In a May 2023 letter to DHS Secretary Mayorkas, Gooden wrote that NGOs receive hundreds of millions of taxpayer dollars through federal grants to provide lodging and transportation for migrants “to be released anywhere they want in the United States.” Gooden added that groups like Catholic Charities stood to financially benefit from more illegal crossings because then the federal government would provide more money to fund their facilities and services.

Pimentel disputed this characterization. She said in addition to helping house and feed migrants, Catholic Charities also serves families in four counties in the Rio Grande Valley.

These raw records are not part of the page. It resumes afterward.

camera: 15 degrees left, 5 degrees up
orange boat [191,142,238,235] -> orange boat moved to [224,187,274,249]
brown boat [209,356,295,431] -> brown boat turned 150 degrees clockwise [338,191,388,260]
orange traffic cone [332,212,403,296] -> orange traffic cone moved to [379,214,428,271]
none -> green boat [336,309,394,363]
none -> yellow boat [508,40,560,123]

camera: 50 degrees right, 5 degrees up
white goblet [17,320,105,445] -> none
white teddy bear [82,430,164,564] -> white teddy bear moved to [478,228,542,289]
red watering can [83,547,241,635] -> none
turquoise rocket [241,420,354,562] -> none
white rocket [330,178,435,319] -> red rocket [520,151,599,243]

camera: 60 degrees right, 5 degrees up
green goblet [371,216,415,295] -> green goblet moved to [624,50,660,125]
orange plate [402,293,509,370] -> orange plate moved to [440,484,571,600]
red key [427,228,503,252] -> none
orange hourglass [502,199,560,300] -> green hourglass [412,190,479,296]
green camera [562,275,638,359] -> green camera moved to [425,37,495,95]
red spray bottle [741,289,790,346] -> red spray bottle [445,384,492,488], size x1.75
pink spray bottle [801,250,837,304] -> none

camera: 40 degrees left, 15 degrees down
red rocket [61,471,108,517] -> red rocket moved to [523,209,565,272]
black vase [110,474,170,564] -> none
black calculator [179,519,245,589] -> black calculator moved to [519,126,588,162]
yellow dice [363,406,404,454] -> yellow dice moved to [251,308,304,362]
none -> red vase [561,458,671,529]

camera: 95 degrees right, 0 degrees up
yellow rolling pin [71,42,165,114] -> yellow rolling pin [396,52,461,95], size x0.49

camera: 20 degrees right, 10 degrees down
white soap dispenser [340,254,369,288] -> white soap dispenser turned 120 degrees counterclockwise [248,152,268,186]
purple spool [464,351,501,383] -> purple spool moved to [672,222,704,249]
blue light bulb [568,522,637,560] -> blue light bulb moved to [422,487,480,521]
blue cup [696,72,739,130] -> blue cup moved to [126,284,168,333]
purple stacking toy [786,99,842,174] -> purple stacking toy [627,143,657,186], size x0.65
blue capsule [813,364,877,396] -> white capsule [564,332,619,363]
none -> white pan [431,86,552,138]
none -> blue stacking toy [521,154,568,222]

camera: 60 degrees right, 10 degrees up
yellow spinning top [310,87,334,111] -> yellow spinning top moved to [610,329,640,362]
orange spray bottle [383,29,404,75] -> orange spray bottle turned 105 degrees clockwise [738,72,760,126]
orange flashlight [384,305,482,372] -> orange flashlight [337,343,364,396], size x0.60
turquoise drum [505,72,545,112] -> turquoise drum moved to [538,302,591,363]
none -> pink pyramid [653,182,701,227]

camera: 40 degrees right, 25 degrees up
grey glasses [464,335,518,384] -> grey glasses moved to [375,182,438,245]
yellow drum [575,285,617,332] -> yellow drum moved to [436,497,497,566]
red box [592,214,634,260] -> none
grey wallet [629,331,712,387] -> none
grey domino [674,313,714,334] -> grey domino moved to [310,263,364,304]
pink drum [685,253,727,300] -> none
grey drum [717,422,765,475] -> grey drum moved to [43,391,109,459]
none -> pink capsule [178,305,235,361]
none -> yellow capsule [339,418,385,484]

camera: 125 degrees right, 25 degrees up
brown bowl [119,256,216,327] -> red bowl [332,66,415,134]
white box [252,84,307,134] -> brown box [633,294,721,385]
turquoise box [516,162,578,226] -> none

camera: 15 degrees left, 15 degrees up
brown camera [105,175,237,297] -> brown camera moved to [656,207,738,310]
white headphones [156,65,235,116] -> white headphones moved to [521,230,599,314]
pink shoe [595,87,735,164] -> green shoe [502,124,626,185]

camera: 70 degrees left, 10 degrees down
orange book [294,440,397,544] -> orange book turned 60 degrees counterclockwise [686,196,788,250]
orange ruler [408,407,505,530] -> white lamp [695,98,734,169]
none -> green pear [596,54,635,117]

Gooden’s scrutiny of Catholic Charities came at the same time as right-wing groups, like the Deposit of Faith Coalition and Alliance for a Safe Texas, were also targeting the faith-based group. The Deposit of Faith Coalition, a group of conservative Catholic organizations critical of the U.S. Conference of Catholic Bishops’ stance on a number of issues from immigration to climate change, has labeled Catholic Charities an “enemy of the people,” and accused the organization of profiting off the federal assistance they use to provide shelter and food to those in need.

Pimentel said those are false accusations “based on just political rhetoric … to create a problem or a crisis so that the [Biden] administration looks bad.”

Last week, after Paxton’s investigation into Annunciation House became public, the Texas Catholic Conference of Bishops released a statement “expressing solidarity with ministry volunteers and people of faith who seek only to serve vulnerable migrants as our nation and state continue to pursue failed migration and border security policies.”

On Monday, the U.S. Conference of Catholic Bishops issued a statement of support for Texas Catholics and other people of faith helping to “meet migrants’ basic human needs.”

Garcia said that he wants people to recognize that what’s at stake is the well-being of human beings.

“That should cause all of us to pause, take a step back and to ask ourselves, ‘How do we behave?” he said. “How do we respond when human beings are involved?”

Robert Downen contributed to this story.